### Dataset excerpts
****************************************
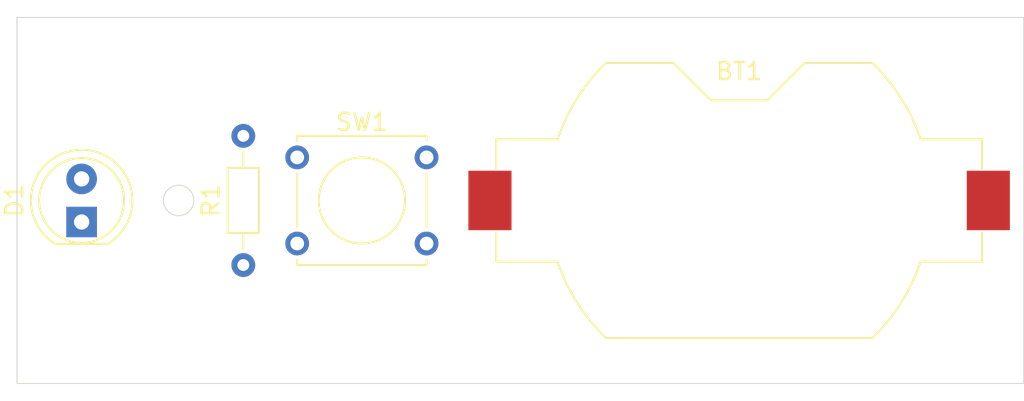
<source format=kicad_pcb>
(kicad_pcb
	(version 20241229)
	(generator "pcbnew")
	(generator_version "9.0")
	(general
		(thickness 1.6)
		(legacy_teardrops no)
	)
	(paper "A4")
	(title_block
		(title "LED Torch")
		(date "2025-10-01")
		(rev "1")
		(company "ScienceCodeCamp")
	)
	(layers
		(0 "F.Cu" signal)
		(2 "B.Cu" signal)
		(9 "F.Adhes" user "F.Adhesive")
		(11 "B.Adhes" user "B.Adhesive")
		(13 "F.Paste" user)
		(15 "B.Paste" user)
		(5 "F.SilkS" user "F.Silkscreen")
		(7 "B.SilkS" user "B.Silkscreen")
		(1 "F.Mask" user)
		(3 "B.Mask" user)
		(17 "Dwgs.User" user "User.Drawings")
		(19 "Cmts.User" user "User.Comments")
		(21 "Eco1.User" user "User.Eco1")
		(23 "Eco2.User" user "User.Eco2")
		(25 "Edge.Cuts" user)
		(27 "Margin" user)
		(31 "F.CrtYd" user "F.Courtyard")
		(29 "B.CrtYd" user "B.Courtyard")
		(35 "F.Fab" user)
		(33 "B.Fab" user)
		(39 "User.1" user)
		(41 "User.2" user)
		(43 "User.3" user)
		(45 "User.4" user)
	)
	(setup
		(pad_to_mask_clearance 0)
		(allow_soldermask_bridges_in_footprints no)
		(tenting front back)
		(pcbplotparams
			(layerselection 0x00000000_00000000_55555555_5755f5ff)
			(plot_on_all_layers_selection 0x00000000_00000000_00000000_00000000)
			(disableapertmacros no)
			(usegerberextensions no)
			(usegerberattributes yes)
			(usegerberadvancedattributes yes)
			(creategerberjobfile yes)
			(dashed_line_dash_ratio 12.000000)
			(dashed_line_gap_ratio 3.000000)
			(svgprecision 4)
			(plotframeref no)
			(mode 1)
			(useauxorigin no)
			(hpglpennumber 1)
			(hpglpenspeed 20)
			(hpglpendiameter 15.000000)
			(pdf_front_fp_property_popups yes)
			(pdf_back_fp_property_popups yes)
			(pdf_metadata yes)
			(pdf_single_document no)
			(dxfpolygonmode yes)
			(dxfimperialunits yes)
			(dxfusepcbnewfont yes)
			(psnegative no)
			(psa4output no)
			(plot_black_and_white yes)
			(sketchpadsonfab no)
			(plotpadnumbers no)
			(hidednponfab no)
			(sketchdnponfab yes)
			(crossoutdnponfab yes)
			(subtractmaskfromsilk no)
			(outputformat 1)
			(mirror no)
			(drillshape 1)
			(scaleselection 1)
			(outputdirectory "")
		)
	)
	(net 0 "")
	(net 1 "/bat_pos")
	(net 2 "/LED_cathode")
	(net 3 "/LED_anode")
	(net 4 "Net-(SW1A-A)")
	(footprint "Button_Switch_THT:SW_Tactile_Straight_KSA0Axx1LFTR" (layer "F.Cu") (at 93.345 111.125))
	(footprint "Resistor_THT:R_Axial_DIN0204_L3.6mm_D1.6mm_P7.62mm_Horizontal" (layer "F.Cu") (at 90.17 117.475 90))
	(footprint "Battery:BatteryHolder_Keystone_1058_1x2032" (layer "F.Cu") (at 119.38 113.665 180))
	(footprint "LED_THT:LED_D5.0mm" (layer "F.Cu") (at 80.645 114.935 90))
	(gr_rect
		(start 76.835 102.87)
		(end 136.144 124.46)
		(stroke
			(width 0.05)
			(type default)
		)
		(fill no)
		(layer "Edge.Cuts")
		(uuid "438238a1-cfaa-4a7a-999f-49be84c4a8b8")
	)
	(gr_circle
		(center 86.36 113.665)
		(end 86.995 114.3)
		(stroke
			(width 0.05)
			(type default)
		)
		(fill no)
		(layer "Edge.Cuts")
		(uuid "b8c4681c-4eb7-43b8-b05d-0d3261169d83")
	)
	(embedded_fonts no)
)

</source>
****************************************
### ACTIVITY
Find every line above that contains the word "Adhes", and return each one.

### EXPECTED ANSWER
		(9 "F.Adhes" user "F.Adhesive")
		(11 "B.Adhes" user "B.Adhesive")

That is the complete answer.